この問題は、日本独特の記者クラブ抜きには考えられない。
 日本新聞協会編集委員会は、2002年に記者クラブに関する公式見解として、
日本の報道界は、情報開示に消極的な公的機関に対して、記者クラブという形で結集して公開を迫ってきた歴史があります。
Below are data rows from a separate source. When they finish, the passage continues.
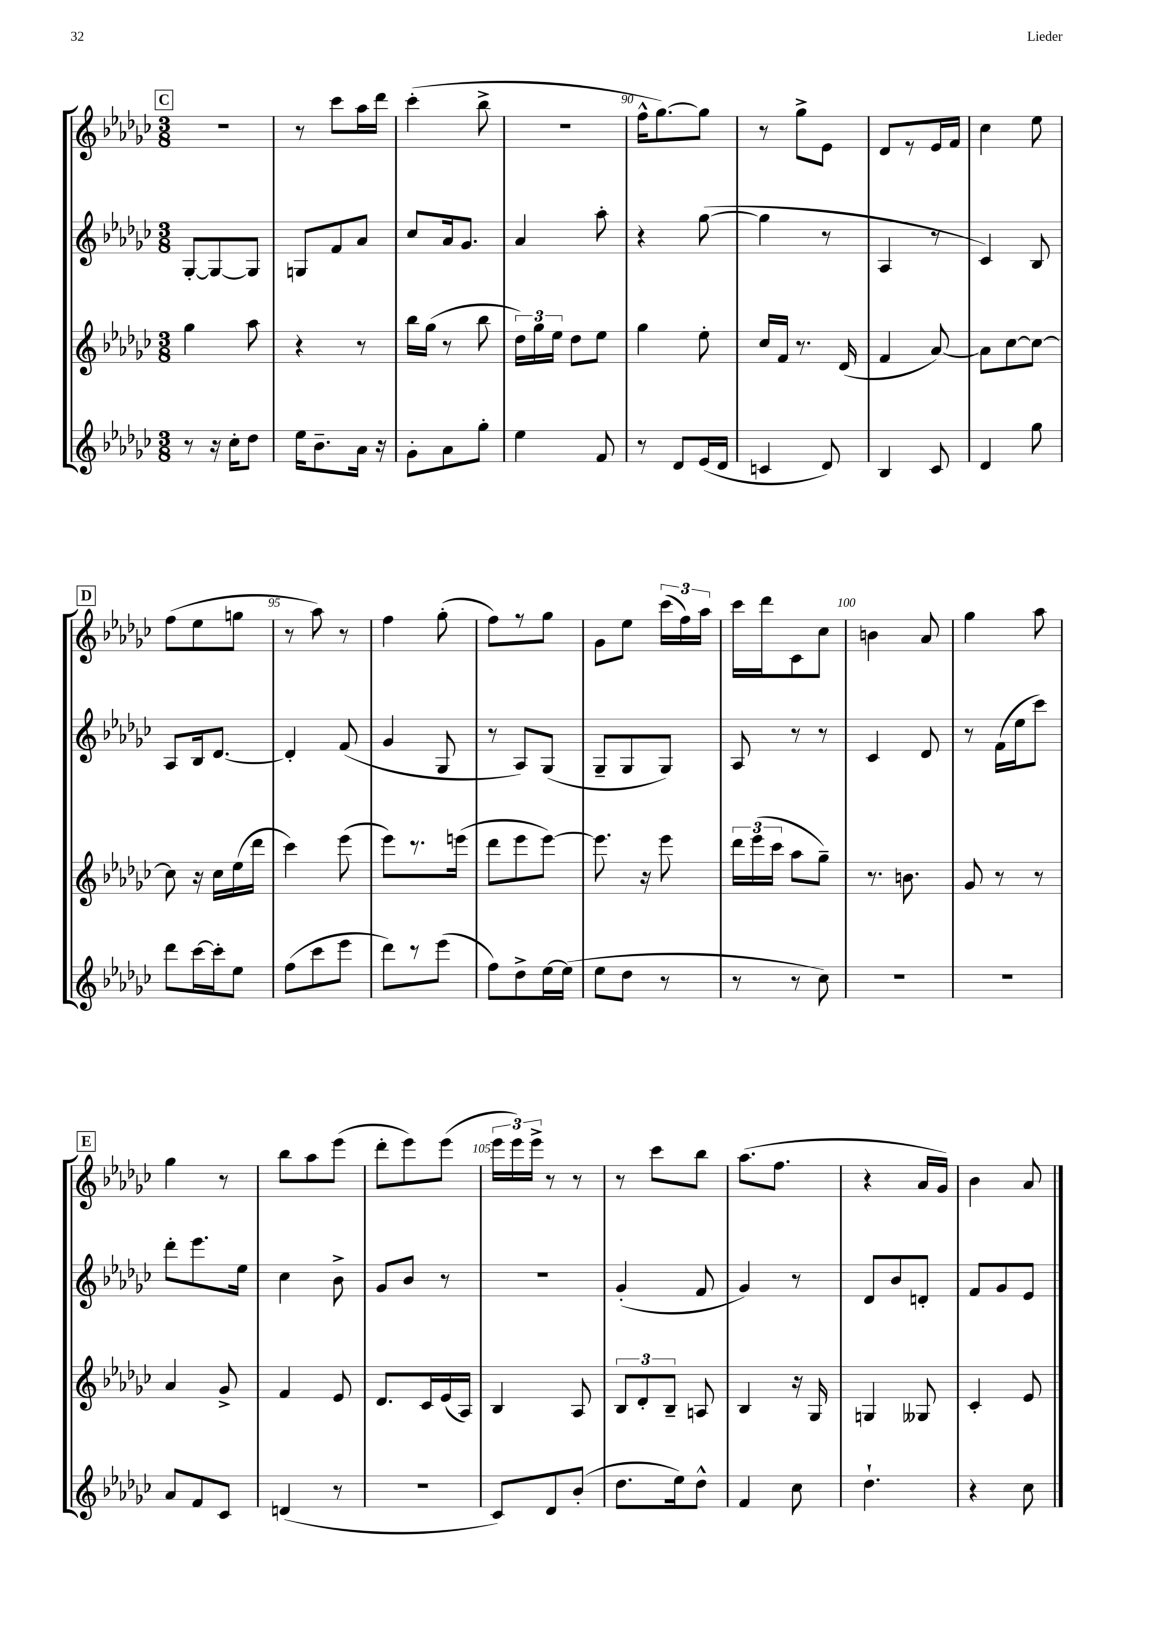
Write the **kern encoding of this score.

**kern	**kern	**kern	**kern
*staff4	*staff3	*staff2	*staff1
*clefG2	*clefG2	*clefG2	*clefG2
*k[b-e-a-d-g-c-]	*k[b-e-a-d-g-c-]	*k[b-e-a-d-g-c-]	*k[b-e-a-d-g-c-]
*M3/8	*M3/8	*M3/8	*M3/8
8r	4gg-\	[8G-'/L	4.r
16r	.	8G-/_	.
16cc-'\LK	.	.	.
8dd-\J	8aa-\	8G-/]J	.
=	=	=	=
16ee-\LK	4r	8G/L	8r
8.b-~\	.	.	.
.	.	8f/	8ccc-\L
16a-\Jk	8r	8a-/J	16aa-\L
16r	.	.	16ddd-\JJ
=	=	=	=
8g-'\L	16bb-\LL	8cc-/L	(4ccc-'\
.	(16gg-\JJ	.	.
8a-\	8r	16a-/k	.
.	.	8.g-/J	.
8gg-'\J	8bb-\	.	8bb-^\
=	=	=	=
4ee-\	24dd-\LL)	4a-/	4.r
.	24gg-\	.	.
.	24ee-\JJ	.	.
.	8dd-\L	.	.
8f/	8ee-\J	8aa-'\	.
=	=	=	=
8r	4gg-\	4r	16ff^^\LK
.	.	.	[8.gg-\)
8d-/L	.	.	.
(16e-/L	8ee-'\	([8gg-\	8gg-\]J
16d-/JJ	.	.	.
=	=	=	=
4c/	16cc-/LL	4gg-\]	8r
.	16f/JJ	.	.
.	8.r	.	8gg-^\L
8d-/)	.	8r	8e-\J
.	(16d-/	.	.
=	=	=	=
4B-/	4f/	4A-/	8d-/L
.	.	.	8r
8c-/	[8a-/)	8r	16e-/L
.	.	.	16f/JJ
=	=	=	=
4d-/	8a-\]L	4c-/)	4cc-\
.	[8cc-\	.	.
8gg-\	8cc-\_J	8B-/	8ee-\
=	=	=	=
8ddd-\L	8cc-\]	8A-/L	(8ff\L
[16ccc-\L	16r	16B-/k	8ee-\
16ccc-'\]J	16cc-\LL	[8.d-/J	.
8ee-\J	(16ee-\	.	8gg\J
.	16ddd-\JJ	.	.
=	=	=	=
(8ff\L	4ccc-\)	4d-'/]	8r
8ccc-\	.	.	8aa-\)
8eee-\J	(8eee-\	(8f/	8r
=	=	=	=
8ddd-\L)	8eee-\L)	4g-/	4ff\
8r	8.r	.	.
(8eee-\J	.	8G-/	(8gg-'\
.	(16eee\Jk	.	.
=	=	=	=
8ff\L)	8ddd-\L	8r	8ff\L)
8dd-^\	8eee-\	8A-/L)	8r
[16ee-\L	[8eee-\J)	(8G-/J	8gg-\J
(16ee-\]JJ	.	.	.
=	=	=	=
8ee-\L	8.eee-\]	8G-~/L	8g-\L
8dd-\J	.	8G-/	8ee-\J
.	16r	.	.
8r	8eee-\	8G-/J)	(24ccc-\LL
.	.	.	24ff\)
.	.	.	24aa-\JJ
=	=	=	=
8r	24ddd-\LL	8A-/	16ccc-\LL
.	(24eee-\	.	.
.	.	.	16ddd-\J
.	24ccc-\JJ	.	.
8r	8aa-\L	8r	8c-\
8cc-\)	8gg-~\J)	8r	8cc-\J
=	=	=	=
4.r	8.r	4c-/	4b\
.	8.b\	.	.
.	.	8d-/	8a-/
=	=	=	=
4.r	8g-/	8r	4gg-\
.	8r	(16f\LL	.
.	.	16ee-\J	.
.	8r	8ccc-\J)	8aa-\
=	=	=	=
8a-/L	4a-/	8ddd-'\L	4gg-\
8f/	.	8.eee-\	.
8c-/J	8g-^/	.	8r
.	.	16ee-\Jk	.
=	=	=	=
(4d/	4f/	4cc-\	8bb-\L
.	.	.	8aa-\
8r	8e-/	8b-^\	(8eee-\J
=	=	=	=
4.r	8.d-/L	8g-/L	8ddd-'\L
.	.	8b-/J	8eee-\)
.	16c-/L	.	.
.	(16e-/	8r	(8eee-\J
.	16A-/JJ)	.	.
=	=	=	=
8c-/L)	4B-/	4.r	24eee-\LL
.	.	.	24eee-\)
.	.	.	24eee-^\JJ
8d-/	.	.	8r
(8b-'/J	8A-/	.	8r
=	=	=	=
8.dd-\L	12B-/L	(4g-'/	8r
.	12d-'/	.	.
.	.	.	8ccc-\L
.	12B-~/J	.	.
16ee-\k)	.	.	.
8dd-^^\J	8A/	8f/	8bb-\J
=	=	=	=
4f/	4B-/	4g-/)	(8.aa-\L
.	.	.	8.ff\J
8cc-\	16r	8r	.
.	16G-/	.	.
=	=	=	=
4.dd-`\	4G/	8d-/L	4r
.	.	8b-/	.
.	8G--/	8d'/J	16a-/LL
.	.	.	16g-/JJ)
=	=	=	=
4r	4c-'/	8f/L	4b-\
.	.	8g-/	.
8cc-\	8e-/	8e-/J	8a-/
==	==	==	==
*-	*-	*-	*-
 記者クラブは、言論・報道の自由を求め日本の報道界が一世紀以上かけて培ってきた組織・制度なのです。国民の「知る権利」と密接にかかわる記者クラブの目的は、現代においても変わりはありません。」
と述べている。前稿で典型的な例として紹介した、日銀記者クラブの実情と、この新聞協会の見解の差になんと大きな開きがあることか。記者クラブの活動は、程度の差こそあれ、国民の知る権利を充たす、というより、むしろ公的機関の広報の役割を担っているといったほうが実状に近い。

 次に、経営と暴力からの自由。
 日本のマスメディアは、NHKを除き、経営の基盤を主に広告に頼っている。
 消費税の軽減税率適用申請にみられるように、必要とあらば権力にもすり寄る。この原因は、メディアが最後に残されたドメスティック産業といはれるように、日本語という厚い障壁に囲まれて、競争に晒されなかった結果の産物であろう。
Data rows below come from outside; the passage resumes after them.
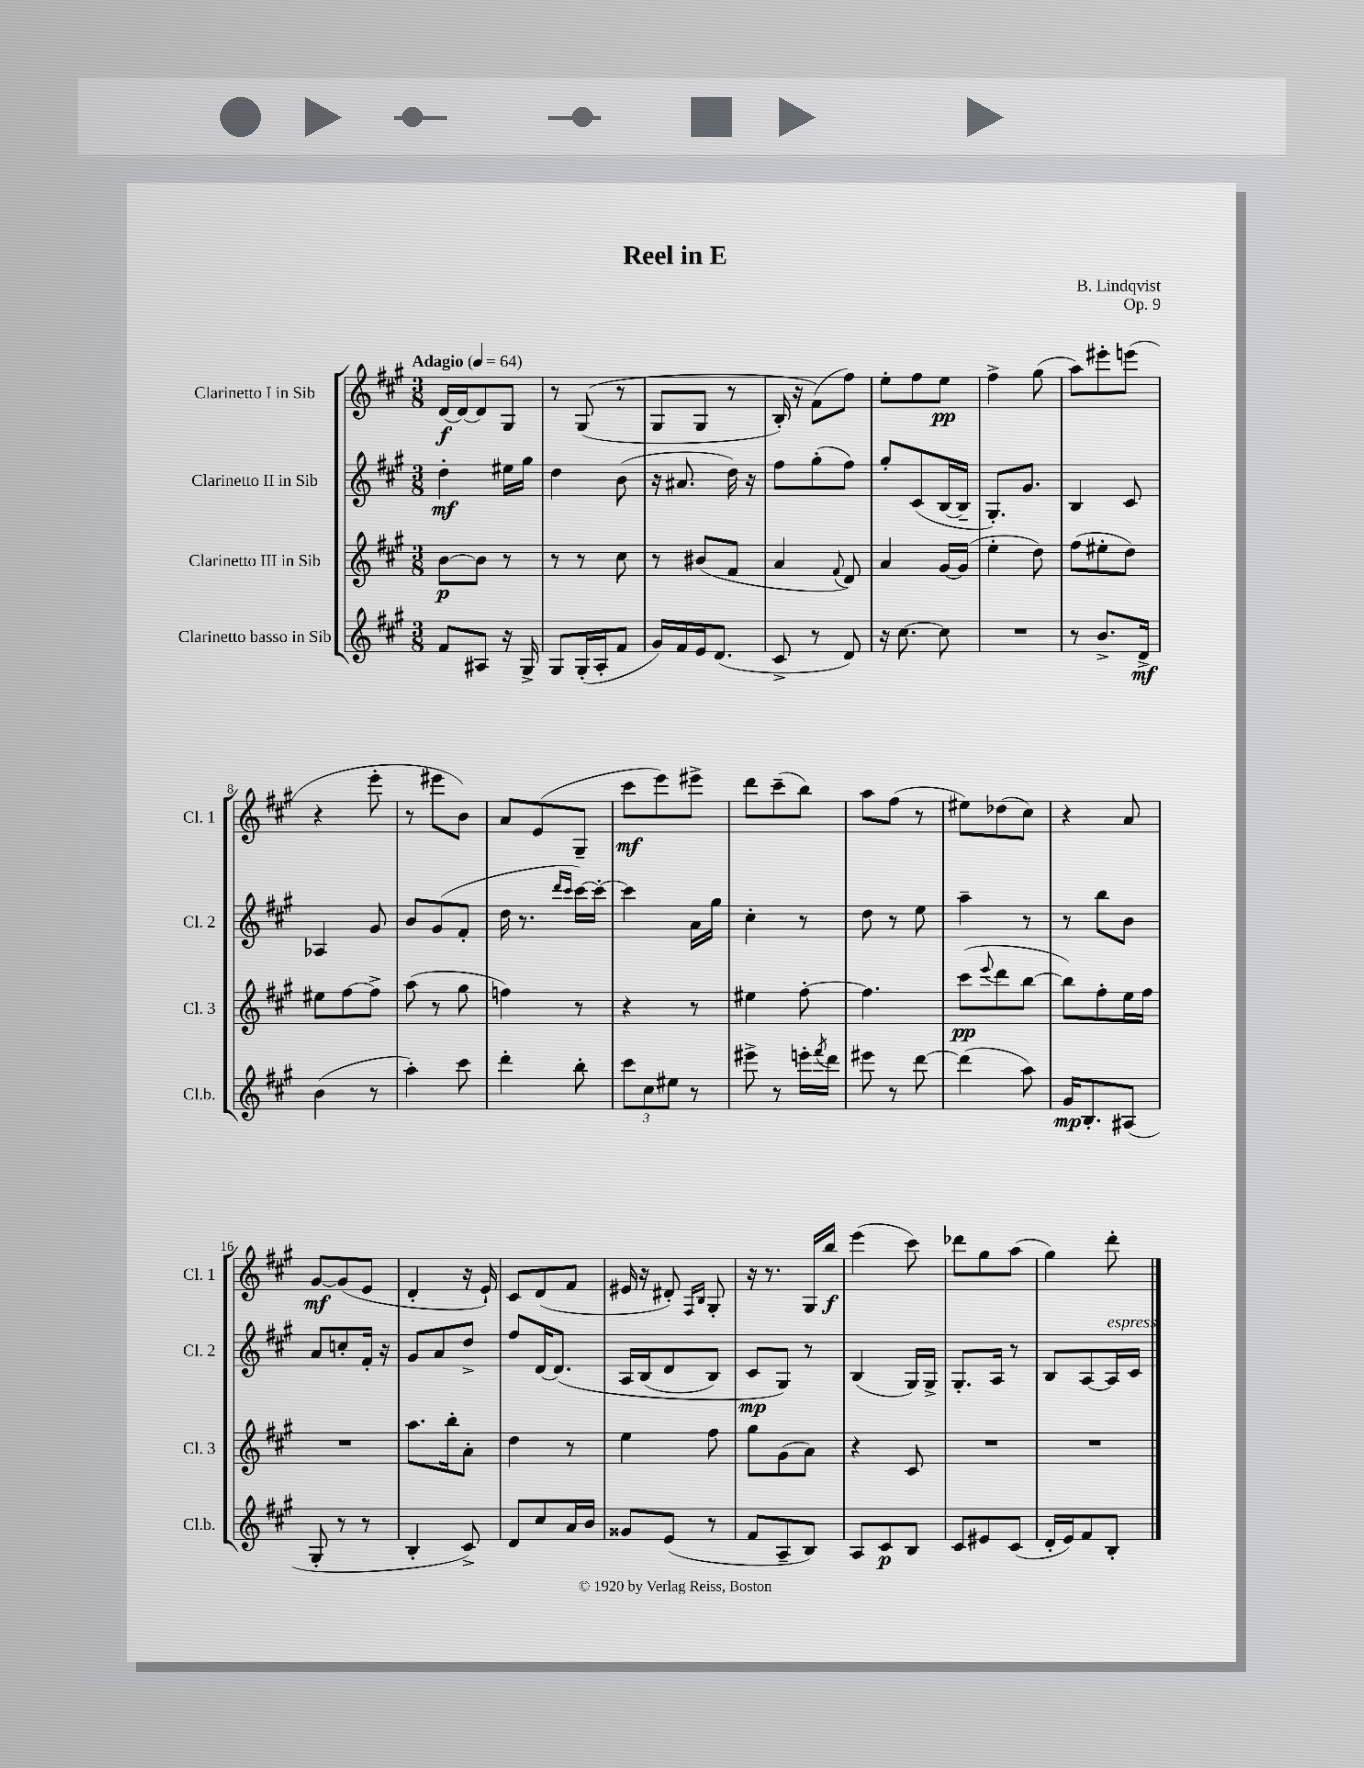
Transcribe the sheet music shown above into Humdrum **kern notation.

**kern	**kern	**kern	**kern
*staff4	*staff3	*staff2	*staff1
*clefG2	*clefG2	*clefG2	*clefG2
*k[f#c#g#]	*k[f#c#g#]	*k[f#c#g#]	*k[f#c#g#]
*M3/8	*M3/8	*M3/8	*M3/8
*MM64	*MM64	*MM64	*MM64
8f#	[8b	4dd'	[16d
.	.	.	16d_
8A#	8b]	.	8d]
16r	8r	16ee#	8G#
16G#^	.	16gg#	.
=	=	=	=
8G#	8r	4dd	8r
(16G#'	8r	.	&((8G#
16A'	.	.	.
8f#	8cc#	(8b	8r
=	=	=	=
16g#)	8r	16r	8G#
16f#	.	8.a#	.
16e	(8b#	.	8G#
(8.d	.	.	.
.	8f#	16dd)	8r
.	.	16r	.
=	=	=	=
8c#^	4a	8ff#	16B')
.	.	.	16r
8r	.	(8gg#'	(8f#&)
.	8qqf#	.	.
8d)	8d)	8ff#)	8ff#)
=	=	=	=
16r	4a	8gg#'	8ee'
[8.cc#	.	.	.
.	.	(8c#	8ff#
8cc#]	[16g#	[16B	8ee
.	(16g#]	16B~]	.
=	=	=	=
4.r	4ee'	8.G#')	4ff#^
.	.	8.g#	.
.	8dd)	.	(8gg#
=	=	=	=
8r	(8ff#	4B	8aa)
8.b^	8ee#'	.	8eee#'
.	8dd)	8c#	(8eee
16d^	.	.	.
=	=	=	=
(4b	8ee#	4A-	4r
.	[8ff#	.	.
8r	8ff#^]	8g#	8eee'
=	=	=	=
4aa')	(8aa	8b	8r
.	8r	(8g#	8eee#
8ccc#	8gg#	8f#'	8b)
=	=	=	=
4ddd'	4ff)	16dd	8a
.	.	8.r	.
.	.	.	(8e
.	.	16qqddd	.
.	.	16qqccc#	.
8bb'	8r	[16ccc#)	8G#~
.	.	16ccc#'_	.
=	=	=	=
12ccc#	4r	4ccc#]	8ccc#
12cc#	.	.	.
.	.	.	8eee)
12ee#	.	.	.
8r	8r	16a	8eee#^
.	.	16gg#	.
=	=	=	=
8eee#^	4ee#	4cc#'	8ddd
8r	.	.	(8ccc#~
16eee'	[8ff#'	8r	8bb)
8qfff#	.	.	.
16ddd	.	.	.
=	=	=	=
8eee#	4.ff#]	8dd	8aa
8r	.	8r	(8ff#
[8ddd	.	8ee	8r
=	=	=	=
(4ddd]	(8ccc#	4aa~	8ee#)
.	8qqeee	.	.
.	8ddd	.	(8dd-
8aa)	[8bb	8r	8cc#)
=	=	=	=
16g#	8bb])	8r	4r
8.B'	.	.	.
.	8ff#'	8bb	.
(8A#	16ee	8b	8a
.	16ff#	.	.
=	=	=	=
8G#'	4.r	8a	[8g#
8r	.	8cc'	(8g#]
8r	.	16f#'	8e
.	.	16r	.
=	=	=	=
4B'	8.aa	8g#	4d'
.	.	8a	.
.	16bb'	.	.
8c#^)	8a'	8dd^	16r
.	.	.	16e`)
=	=	=	=
8d	4dd	8ff#	8c#
8cc#	.	[16d	(8d
.	.	&(8.d]	.
16a	8r	.	8f#
16b	.	.	.
=	=	=	=
8g##	4ee	16A	16e#
.	.	(16B	16r
(8e	.	8d	8d#')
.	.	.	16qqF#
.	.	.	16qqB
8r	8ff#	8B)	8G#'
=	=	=	=
8f#	8gg#	8c#	16r
.	.	.	8.r
8A~	(8g#	8G#&)	.
8B)	8a)	8r	16G#
.	.	.	16bb
=	=	=	=
8A	4r	(4B	(4eee
8c#	.	.	.
8B	8c#	16G#)	8ccc#)
.	.	16G#^	.
=	=	=	=
8c#	4.r	8.G#'	8ddd-
8e#	.	.	8gg#
.	.	16A	.
(8c#	.	8r	(8aa
=	=	=	=
16d'	4.r	8B	4gg#)
16e)	.	.	.
8f#	.	[8A	.
8B'	.	16A]	8ddd'
.	.	16c#	.
==	==	==	==
*-	*-	*-	*-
また、久しく言はれているが、記者のサラリーマン化だろう。自らの身分、収入を犠牲にしてまでジャーナリズムの理念に殉ずる記者がどれほどいるか。
 現役のジャーナリストにこれをもとめるのは、木に魚を求めるようなものだ。ジャーナリズムの理念を貫き通すには、身分も収入も犠牲にするくらいの覚悟がなければ到底無理だ。そのような仕組みになっている。

 このように、日本のジャーナリズムは、記者クラブといいメディアの経営環境といい、建前だけの権力からの独立であり、経営からの自由に過ぎない。
 これをまともなジャーナリズムの理念に引き戻すには、メディアのサイドだけに求めても実現性は殆ど期待できない。民主主義の根幹に係わる問題が小手先で解決するとも思えないからである。
 時代はすすみ、メディアのチャンネルも多くなった。僅かな望みとして、メディア間でより一層競争原理がはたらき、かつ国民の間にメディアリテラシーが浸透することを期待しよう。
 その暁には、メディアが広く国民の支持を得、ひいては日本のジャーナリズムが正しく機能する日がくるかもしれない。
 明治維新を成し遂げた国民の末裔にそれくらいのことを期待しても期待し過ぎではなかろう。